Darkening? Yes. Soon all light had been banished save that of the cloud of gray silver forming about Varthlokkur. It grew increasingly dense, till he was totally concealed. Motes in the cloud sparkled, swept about the wizard like a tiny silver whirlwind. Sound came, increasing in pitch to a whine; colors swirled kaleidoscopically, mixed with animate shadow, splashing over floor and ceiling and walls; there were smells of lilac in spring, sour old age, boots wet in the rain, a thousand others quickly come and gone. Then, suddenly, the silver dust winked away, or fell. Light waxed. A murmur ran through the hall. In the power nexus, round which the dust had orbited, a youngster of twenty-five stood where an old man had taken his position.

Yet there was no mistaking his identity. This was Varthlokkur as he had appeared before the walls of Ilkazar, dark with dark hair, thin, hawklike of face, yet a handsome young man. He wore a winning smile as he asked Marya the question.

She fainted.

According to Varthlokkur's wishes, the Old Man, as Lord of Fangdred, married them later that day. Marya went through the ceremony in a daze, unable to grasp her good fortune. Varthlokkur, however, saw it all with a cynic's eye, in schoolmaster's terms. He needed training in dealing with women. Marya would serve.

Yet he treated her perfectly from that day forward. She, not bright, counted herself fortunate-though there were times he unwittingly caused her sadness.

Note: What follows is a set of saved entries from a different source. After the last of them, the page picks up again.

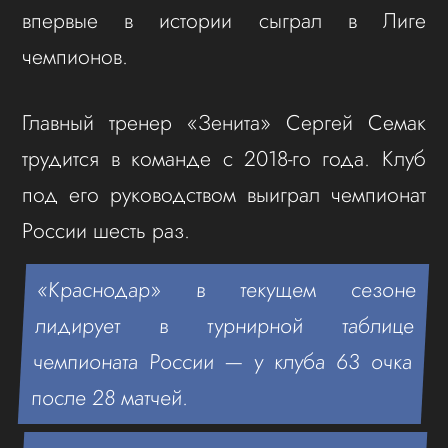
впервые в истории сыграл в Лиге
чемпионов.
Главный тренер «Зенита» Сергей Семак
трудится в команде с 2018-го года. Клуб
под его руководством выиграл чемпионат
России шесть раз.
«Краснодар» в текущем сезоне
лидирует в турнирной таблице
чемпионата России — у клуба 63 очка
после 28 матчей.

Varthlokkur, a man despite the darkness upon his soul, did conceive an affection for her as time passed (rather as a man for a faithful pet), though never did it rival the feeling he had for she downtime. He permitted Marya no children for a long time, and then only when he saw that the lack was crippling her very soul. She bore him one child, a son.

They would grow old together, and eventually Marya would pass on. But during her lifetime Marya would witness the early moves in the Great Game begun the day of her marriage.

Seven years elapsed after the wedding. Early in the eighth the child was born, brown and round like his mother, with her quietness, and, from the sparkle of his eyes, blessed (or cursed) with his father's intelligence.

One cold winter's day, with a wind howling around the castle and snow blowing down from even higher country, with ice in places a foot thick in Fangdred's courts, Varthlokkur, the Old Man, and Marya took seats in the chill chamber atop the Wind Tower, watching the mirror. The wind rose with time, screaming like souls in torment. An unpleasant day for a birth. Another birth, overwhelmingly important to Varthlokkur.

The mirror presented a peek into a faraway room, deep in the heart of another wind-bound tower. In Ravenkrak, cold and stark as Fangdred, harsh as a weathered skull, home of the Storm Kings. A new member of that family was to arrive. A girl-child.